### To do:
From the records below, copy out exactly the lines from the one containing "left elbow: (801, 1418)" to the one containing "right knee: (1370, 1384)", both included. Add nothing else.

### Records to process:
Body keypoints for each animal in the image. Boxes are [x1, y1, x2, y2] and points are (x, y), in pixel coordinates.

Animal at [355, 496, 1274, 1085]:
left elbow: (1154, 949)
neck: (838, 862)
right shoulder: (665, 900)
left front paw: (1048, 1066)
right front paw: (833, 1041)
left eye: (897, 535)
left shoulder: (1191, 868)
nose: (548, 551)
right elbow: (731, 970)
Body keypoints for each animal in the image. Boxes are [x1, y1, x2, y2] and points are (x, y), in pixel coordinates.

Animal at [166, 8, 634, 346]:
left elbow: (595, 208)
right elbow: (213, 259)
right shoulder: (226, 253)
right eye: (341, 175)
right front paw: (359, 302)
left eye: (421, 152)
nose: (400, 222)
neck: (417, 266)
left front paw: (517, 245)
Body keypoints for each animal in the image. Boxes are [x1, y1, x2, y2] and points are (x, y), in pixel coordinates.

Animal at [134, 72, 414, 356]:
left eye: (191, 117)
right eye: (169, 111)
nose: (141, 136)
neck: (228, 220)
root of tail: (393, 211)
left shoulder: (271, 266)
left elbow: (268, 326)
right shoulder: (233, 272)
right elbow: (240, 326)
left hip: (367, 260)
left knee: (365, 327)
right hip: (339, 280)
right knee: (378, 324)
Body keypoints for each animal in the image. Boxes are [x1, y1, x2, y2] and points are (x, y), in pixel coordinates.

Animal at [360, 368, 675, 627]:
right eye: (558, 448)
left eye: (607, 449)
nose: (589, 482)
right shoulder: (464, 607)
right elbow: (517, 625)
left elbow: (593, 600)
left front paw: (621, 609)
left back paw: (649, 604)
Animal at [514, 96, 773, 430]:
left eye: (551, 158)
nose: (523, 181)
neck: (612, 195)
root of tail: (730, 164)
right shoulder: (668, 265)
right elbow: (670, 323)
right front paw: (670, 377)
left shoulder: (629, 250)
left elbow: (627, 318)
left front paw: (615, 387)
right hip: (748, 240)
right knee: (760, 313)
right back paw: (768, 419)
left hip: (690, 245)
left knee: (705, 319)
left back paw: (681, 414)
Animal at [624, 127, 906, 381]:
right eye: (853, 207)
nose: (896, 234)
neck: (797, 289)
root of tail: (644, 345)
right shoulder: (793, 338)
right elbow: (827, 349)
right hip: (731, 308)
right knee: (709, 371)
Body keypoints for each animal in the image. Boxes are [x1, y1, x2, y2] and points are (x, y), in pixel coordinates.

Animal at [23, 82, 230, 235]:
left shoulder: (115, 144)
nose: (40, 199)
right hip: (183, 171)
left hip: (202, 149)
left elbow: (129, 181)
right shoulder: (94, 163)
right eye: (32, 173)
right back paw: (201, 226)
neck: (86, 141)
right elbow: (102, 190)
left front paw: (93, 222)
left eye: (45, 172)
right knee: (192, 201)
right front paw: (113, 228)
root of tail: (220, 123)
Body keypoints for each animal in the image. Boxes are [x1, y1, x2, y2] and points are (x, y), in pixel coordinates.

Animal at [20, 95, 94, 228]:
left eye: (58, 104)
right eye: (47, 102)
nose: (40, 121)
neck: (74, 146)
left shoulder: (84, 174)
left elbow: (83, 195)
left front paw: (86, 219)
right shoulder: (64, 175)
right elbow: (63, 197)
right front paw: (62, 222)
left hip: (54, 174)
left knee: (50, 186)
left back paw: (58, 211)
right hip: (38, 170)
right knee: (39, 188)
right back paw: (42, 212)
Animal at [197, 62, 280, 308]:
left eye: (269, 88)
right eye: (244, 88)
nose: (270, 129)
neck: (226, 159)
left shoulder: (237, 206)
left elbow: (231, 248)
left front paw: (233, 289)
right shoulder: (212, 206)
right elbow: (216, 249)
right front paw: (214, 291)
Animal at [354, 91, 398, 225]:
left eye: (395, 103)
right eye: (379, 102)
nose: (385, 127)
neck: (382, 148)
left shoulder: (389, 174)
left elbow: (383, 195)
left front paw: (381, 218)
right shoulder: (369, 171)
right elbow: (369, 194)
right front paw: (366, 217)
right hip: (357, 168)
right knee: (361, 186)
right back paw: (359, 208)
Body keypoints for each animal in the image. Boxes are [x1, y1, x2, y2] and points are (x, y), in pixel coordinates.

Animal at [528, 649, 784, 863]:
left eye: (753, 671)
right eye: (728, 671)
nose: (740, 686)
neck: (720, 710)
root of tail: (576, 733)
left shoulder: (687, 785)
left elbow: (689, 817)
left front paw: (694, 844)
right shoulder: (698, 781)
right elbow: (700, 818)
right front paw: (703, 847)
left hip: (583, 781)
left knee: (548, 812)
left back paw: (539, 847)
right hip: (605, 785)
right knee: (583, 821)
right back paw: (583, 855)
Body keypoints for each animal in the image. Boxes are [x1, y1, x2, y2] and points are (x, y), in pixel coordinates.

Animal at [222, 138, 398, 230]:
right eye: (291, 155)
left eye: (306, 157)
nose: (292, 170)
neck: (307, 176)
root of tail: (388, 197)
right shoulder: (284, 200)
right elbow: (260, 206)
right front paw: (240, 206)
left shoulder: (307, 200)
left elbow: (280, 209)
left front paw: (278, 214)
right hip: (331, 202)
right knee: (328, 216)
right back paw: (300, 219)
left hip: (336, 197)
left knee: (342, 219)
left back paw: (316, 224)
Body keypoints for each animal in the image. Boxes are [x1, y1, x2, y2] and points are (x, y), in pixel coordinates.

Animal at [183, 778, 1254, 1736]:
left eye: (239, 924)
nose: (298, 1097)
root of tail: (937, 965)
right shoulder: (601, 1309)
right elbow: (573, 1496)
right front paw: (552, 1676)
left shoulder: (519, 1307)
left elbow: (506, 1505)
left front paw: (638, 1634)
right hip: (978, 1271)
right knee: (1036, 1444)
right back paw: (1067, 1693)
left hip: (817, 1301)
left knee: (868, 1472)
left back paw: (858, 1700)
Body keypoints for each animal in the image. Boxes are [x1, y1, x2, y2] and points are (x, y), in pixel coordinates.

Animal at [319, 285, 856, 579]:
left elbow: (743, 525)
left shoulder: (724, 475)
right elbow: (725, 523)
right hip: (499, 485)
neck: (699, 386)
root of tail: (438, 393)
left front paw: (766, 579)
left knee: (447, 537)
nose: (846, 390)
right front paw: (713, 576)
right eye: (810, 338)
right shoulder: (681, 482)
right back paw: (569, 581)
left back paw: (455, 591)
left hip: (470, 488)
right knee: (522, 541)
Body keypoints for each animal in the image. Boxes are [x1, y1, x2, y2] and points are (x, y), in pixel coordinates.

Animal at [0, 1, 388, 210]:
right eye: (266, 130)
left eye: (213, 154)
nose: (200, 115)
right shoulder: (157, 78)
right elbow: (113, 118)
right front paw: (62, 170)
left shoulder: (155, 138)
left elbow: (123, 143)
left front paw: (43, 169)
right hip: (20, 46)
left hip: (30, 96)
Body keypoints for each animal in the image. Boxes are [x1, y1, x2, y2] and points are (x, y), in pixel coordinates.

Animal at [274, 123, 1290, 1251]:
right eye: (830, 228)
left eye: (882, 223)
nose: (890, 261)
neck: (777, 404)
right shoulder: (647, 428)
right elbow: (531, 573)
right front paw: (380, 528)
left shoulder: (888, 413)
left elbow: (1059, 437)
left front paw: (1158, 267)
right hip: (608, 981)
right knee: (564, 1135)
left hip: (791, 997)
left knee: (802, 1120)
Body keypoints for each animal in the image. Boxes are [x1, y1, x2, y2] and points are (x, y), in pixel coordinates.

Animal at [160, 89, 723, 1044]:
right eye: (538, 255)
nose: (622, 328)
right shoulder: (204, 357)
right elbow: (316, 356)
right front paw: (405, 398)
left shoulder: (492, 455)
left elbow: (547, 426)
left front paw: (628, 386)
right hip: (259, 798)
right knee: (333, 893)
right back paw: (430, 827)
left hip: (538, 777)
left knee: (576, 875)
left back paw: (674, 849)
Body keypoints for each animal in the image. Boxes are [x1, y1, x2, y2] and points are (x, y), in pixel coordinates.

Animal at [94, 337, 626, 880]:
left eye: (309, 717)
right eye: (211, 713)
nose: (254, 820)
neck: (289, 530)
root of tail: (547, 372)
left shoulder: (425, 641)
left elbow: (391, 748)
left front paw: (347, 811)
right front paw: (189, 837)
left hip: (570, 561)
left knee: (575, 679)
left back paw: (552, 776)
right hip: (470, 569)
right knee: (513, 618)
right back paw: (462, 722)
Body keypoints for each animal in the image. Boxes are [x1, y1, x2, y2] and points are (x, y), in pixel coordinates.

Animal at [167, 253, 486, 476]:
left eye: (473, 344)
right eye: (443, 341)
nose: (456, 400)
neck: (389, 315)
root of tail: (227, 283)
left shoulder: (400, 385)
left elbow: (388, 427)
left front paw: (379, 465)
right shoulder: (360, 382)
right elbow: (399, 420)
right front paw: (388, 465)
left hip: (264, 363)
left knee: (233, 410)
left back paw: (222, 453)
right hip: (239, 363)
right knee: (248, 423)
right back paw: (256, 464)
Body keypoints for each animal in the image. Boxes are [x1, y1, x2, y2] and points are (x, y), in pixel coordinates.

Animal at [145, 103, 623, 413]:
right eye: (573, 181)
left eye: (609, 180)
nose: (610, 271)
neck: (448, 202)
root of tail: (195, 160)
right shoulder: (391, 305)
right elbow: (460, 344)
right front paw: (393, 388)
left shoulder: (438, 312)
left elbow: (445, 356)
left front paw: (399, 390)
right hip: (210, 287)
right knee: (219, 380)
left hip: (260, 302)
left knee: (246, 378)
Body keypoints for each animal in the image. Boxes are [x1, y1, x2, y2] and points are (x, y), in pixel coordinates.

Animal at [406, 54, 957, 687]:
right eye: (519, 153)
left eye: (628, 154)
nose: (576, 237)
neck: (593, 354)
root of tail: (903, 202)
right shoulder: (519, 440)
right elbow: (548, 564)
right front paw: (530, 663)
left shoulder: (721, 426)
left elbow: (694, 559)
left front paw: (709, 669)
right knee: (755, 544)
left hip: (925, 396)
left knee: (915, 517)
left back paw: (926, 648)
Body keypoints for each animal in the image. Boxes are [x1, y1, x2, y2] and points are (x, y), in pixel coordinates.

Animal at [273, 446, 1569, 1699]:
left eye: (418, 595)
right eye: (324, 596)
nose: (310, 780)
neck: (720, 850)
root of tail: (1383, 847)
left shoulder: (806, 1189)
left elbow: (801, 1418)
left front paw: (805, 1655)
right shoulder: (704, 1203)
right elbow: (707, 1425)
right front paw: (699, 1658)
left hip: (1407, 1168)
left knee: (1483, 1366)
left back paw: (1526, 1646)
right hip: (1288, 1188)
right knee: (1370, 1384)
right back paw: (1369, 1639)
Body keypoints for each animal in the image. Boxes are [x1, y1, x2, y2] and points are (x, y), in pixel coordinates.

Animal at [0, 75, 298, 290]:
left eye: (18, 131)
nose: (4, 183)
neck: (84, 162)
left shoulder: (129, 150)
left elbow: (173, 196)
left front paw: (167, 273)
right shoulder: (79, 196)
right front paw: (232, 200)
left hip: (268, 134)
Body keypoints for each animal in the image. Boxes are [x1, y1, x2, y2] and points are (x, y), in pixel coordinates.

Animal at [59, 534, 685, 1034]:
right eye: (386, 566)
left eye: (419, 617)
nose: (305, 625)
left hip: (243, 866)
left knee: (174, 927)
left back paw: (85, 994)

### Output below:
left elbow: (801, 1418)
left front paw: (805, 1655)
right shoulder: (704, 1203)
right elbow: (707, 1425)
right front paw: (699, 1658)
left hip: (1407, 1168)
left knee: (1483, 1366)
left back paw: (1526, 1646)
right hip: (1288, 1188)
right knee: (1370, 1384)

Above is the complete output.